= Šišmundo Gundulić =

Coat-of-arms of the House of Gundulić.

Šišmundo (Šiško) Gundulić, also Sigismondo Gondola, (c. July 1634- September 16, 1682) was a nobleman and poet from the Republic of Ragusa. He was the son of poet Ivan Gundulić and Nika Sorkočević, and brother of the Austrian Marshal Fran Dživo Gundulić. He served as a Rector of the Republic of Ragusa (Dubrovnik).

#### [Required action 1]
Name every relative of Šišmundo Gundulić mentioned in the Šišmundo Gundulić biography, and state how each is related to him.
#### [Required action 2]
From the Šišmundo Gundulić biography, return the passage between "Šišmundo (Šiško) Gundulić, also" and "of Ragusa (Dubrovnik).", inclusive.
#### [Required action 3]
Take the Šišmundo Gundulić biography further from its last sentence.

#### [Supplied information]
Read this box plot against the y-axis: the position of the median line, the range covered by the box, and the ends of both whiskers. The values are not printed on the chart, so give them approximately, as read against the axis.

#### [Response 1]
Ivan Gundulić: father
Nika Sorkočević: mother
Fran Dživo Gundulić: brother

#### [Response 2]
Šišmundo (Šiško) Gundulić, also Sigismondo Gondola, (c. July 1634- September 16, 1682) was a nobleman and poet from the Republic of Ragusa. He was the son of poet Ivan Gundulić and Nika Sorkočević, and brother of the Austrian Marshal Fran Dživo Gundulić. He served as a Rector of the Republic of Ragusa (Dubrovnik).

#### [Response 3]
== Biography ==

Following the footsteps of his father, poet Ivan Gundulić, he also composed diverse poetry, poetry of both father and son was distinguished by the same similar elegance, some of their works were translated in the L´Epithalame de Catulle, other great musical works in 1662 Sunčanica. His first wife is unknown but he remarried with Katarina de Nale and had four children, Fran Gundulić II k.k General der Cav., Dživo Šiškov Gundulić (c. 1678 – c. 1721), Hieronymus Gundulić and Šiško Frano Gundulić II (*1682 + 1758) was one of the founders the first Austrian Lodge Zu den drei in Vienna 17 September 1742, on 7 March 1743 became Master of the Lodge Zu den drei Kanonen of Freemasonry. Šišmundo married Pier An. Crijević and had the last Gundulić male line, Šiško Dominko Gundulić, the daughter Katarina Gundulić married with Matej Getaldić, continued with the surname Getaldić-Gundulić, by adoption for the son of Katarina, Frano Augustin Getaldić-Gundulić.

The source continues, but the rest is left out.